# Sphagnum as substrate?



## eplommer (Apr 23, 2011)

When enquiring at a local garden centre about fertilizer-free potting mixes, the staff person who was helping me, said that she used sphagnum moss (capped, of course) as the 'soil' in her home aquarium. She also stated that it lasted a long, long time before breaking down. Does anyone in this group have experience with using sphagnum in this way? What would the benefits of this be, if any? My intuition tells me that it would provide little in the way of nutrients, and would just be another source of rotting vegetative matter in one's aquarium.


----------



## jamesbarr (Feb 24, 2013)

hey, 
I have no personal experience with using sphagnum in my tanks. However I did just find this article from a person advocating its use in a breeding tank.

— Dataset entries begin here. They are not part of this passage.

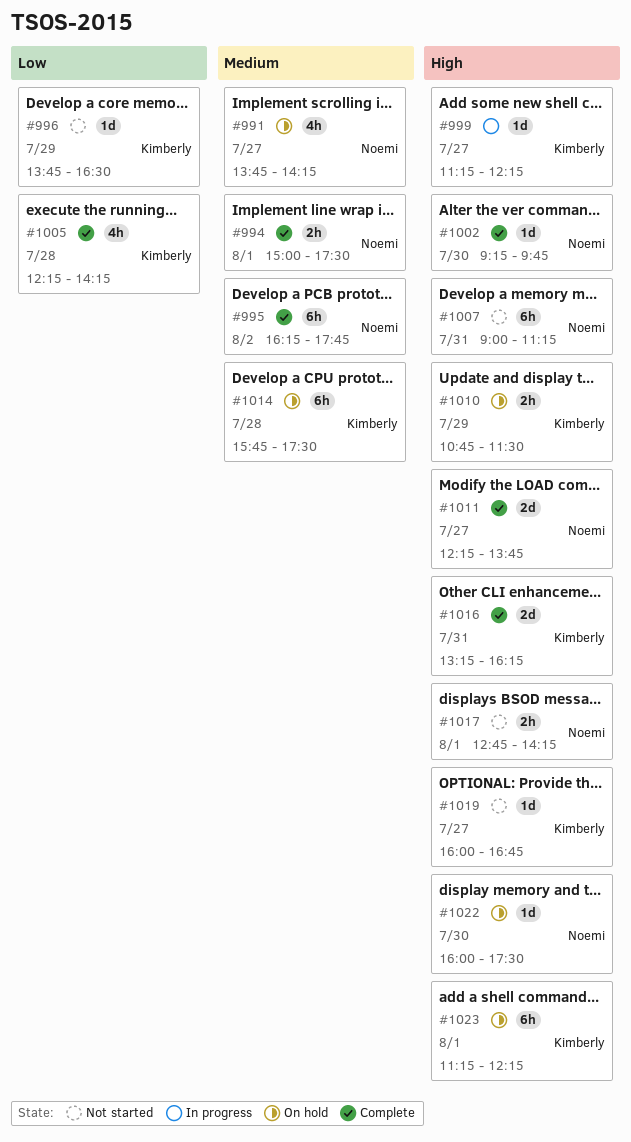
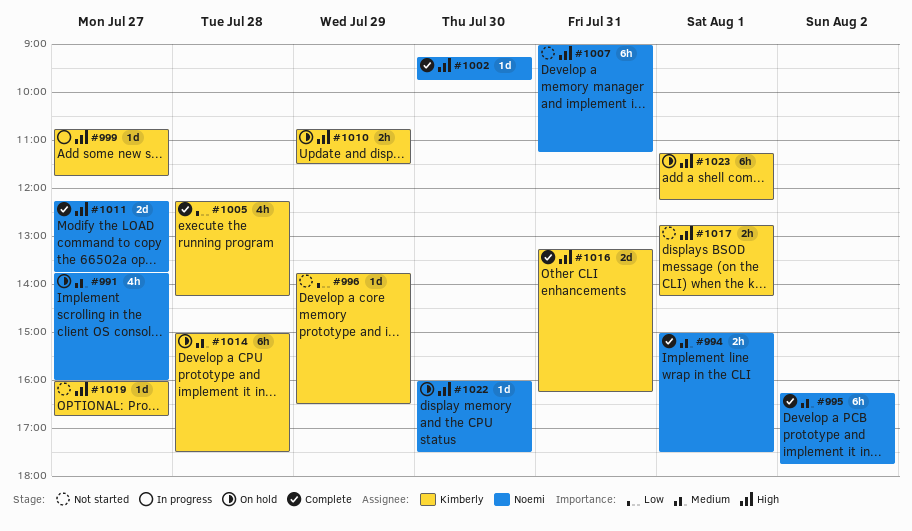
#991, ends: 14:15 -> 16:00
#999, begins: 11:15 -> 10:45
#999, ends: 12:15 -> 11:45
#1014, begins: 15:45 -> 15:00
#1017, owner: Noemi -> Kimberly

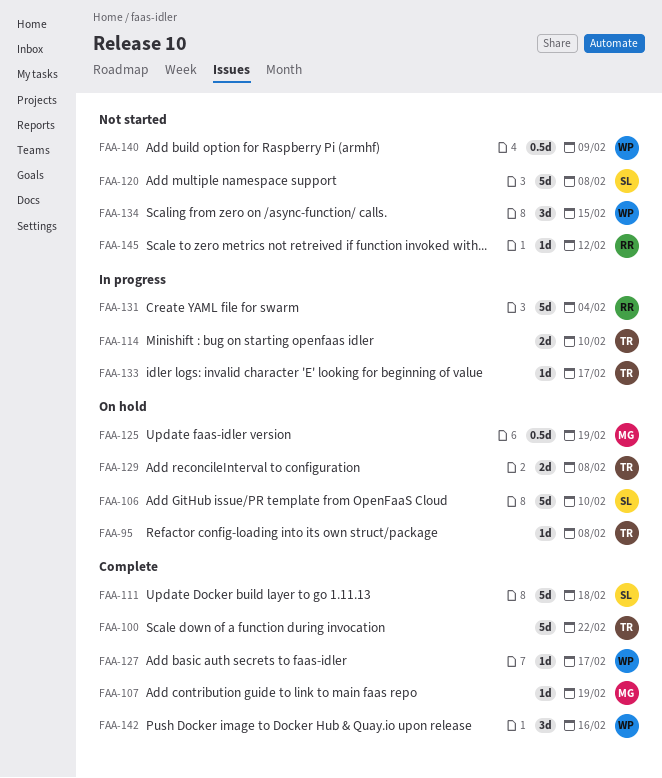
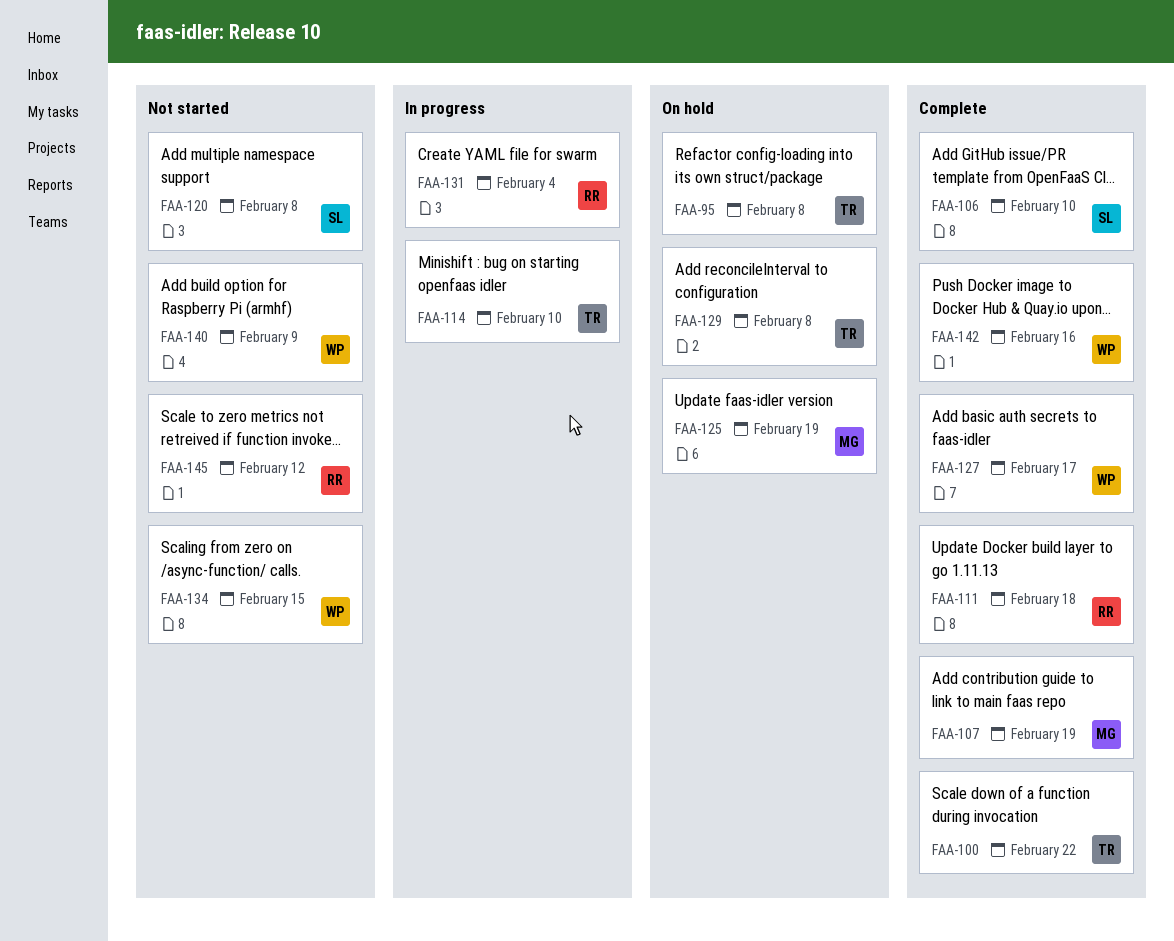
FAA-106, status: On hold -> Complete
FAA-111, owner: SL -> RR
FAA-133: present -> none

http://fish-etc.com/knowledge/sphagnum-moss-the-secret-to-successful-fish-breeding


----------



## Diana K (Dec 20, 2007)

I have used Canadian Sphagnum Peat Moss as a substrate in an aquarium. 

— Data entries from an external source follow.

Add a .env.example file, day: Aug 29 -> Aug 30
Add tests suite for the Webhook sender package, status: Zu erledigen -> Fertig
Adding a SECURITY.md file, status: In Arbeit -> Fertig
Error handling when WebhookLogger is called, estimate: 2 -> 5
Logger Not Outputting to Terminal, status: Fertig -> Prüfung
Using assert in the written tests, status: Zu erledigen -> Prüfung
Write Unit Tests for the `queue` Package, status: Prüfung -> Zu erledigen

It does not break down. It lasts a long time. 
It is so light that ANY disturbance makes it fly (swim?) around the tank, then settles out on top of all the leaves. Waving my hand near them dislodged it, but then it was swimming around again, and settled out on the leaves again. 

It will drop the pH, unless your tap water KH is very high. 
It can remove a certain amount of Ca and Mg in a similar manner to a sodium exchange water softener. Peat adds H+ to the water, so lowers the pH. This effect seems to vary. Some Peat is very active, other peat is less so. 

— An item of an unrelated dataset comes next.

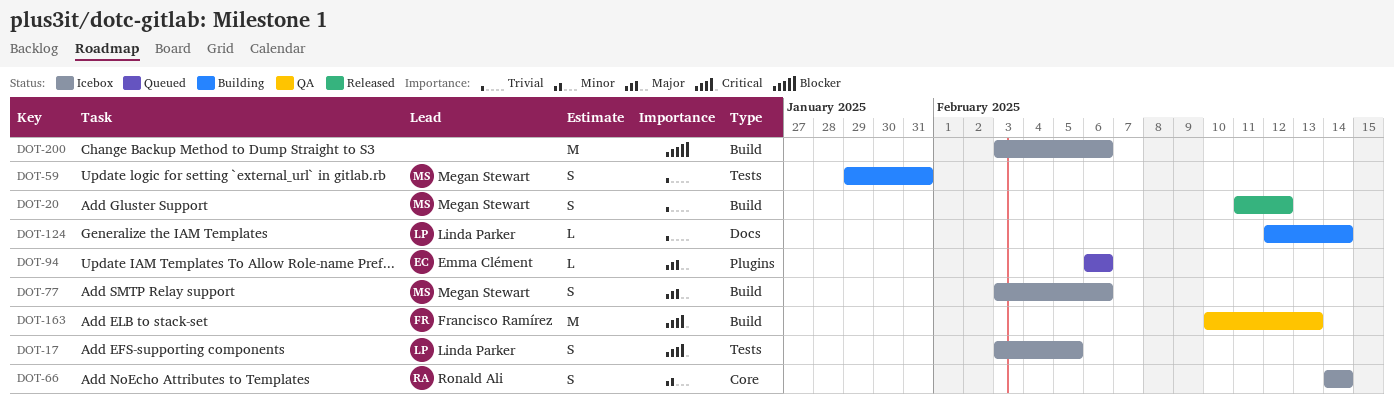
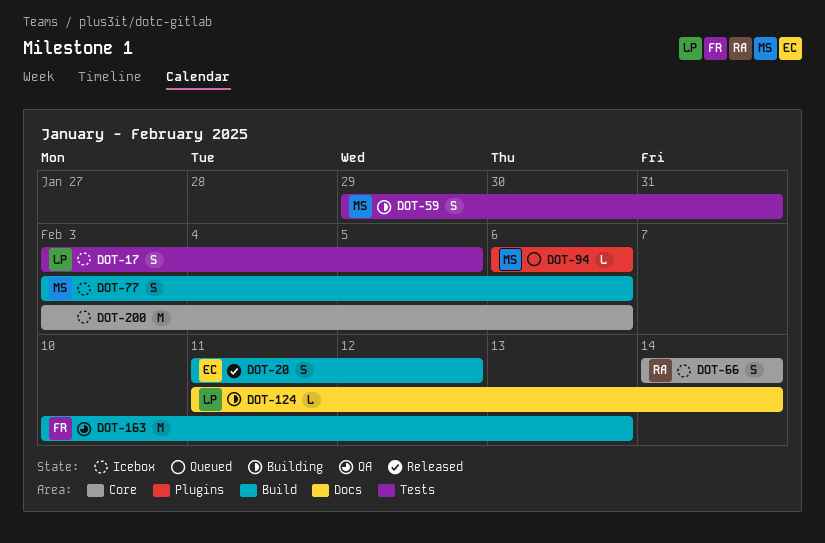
DOT-20, owner: Megan Stewart -> Emma Clément
DOT-94, owner: Emma Clément -> Megan Stewart
DOT-124, start: Feb 12 -> Feb 11
DOT-200, label: Build -> Core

My set up was closer to a riparium. There were a few rocks and a slab of oak bark acting as a retaining wall. The peat was in the back half of the tank, growing emersed carnivorous plants. The front part of the tank had only a very few fish, and some small aquarium plants (not carnivorous).


----------



## kyle2088 (Jun 28, 2005)

Sphagnum and / or peat moss has been used in aquariums for a long time prior to the specialized substrates like ada , fluval stratum etc...

I am currently using Laguna Peat granules. They are compacted PEat moss so it doesnt easily mess up the tank by moving peat around and sinks faster. A little more expensive but Plant roots grow and gug this stuff like crazy.


----------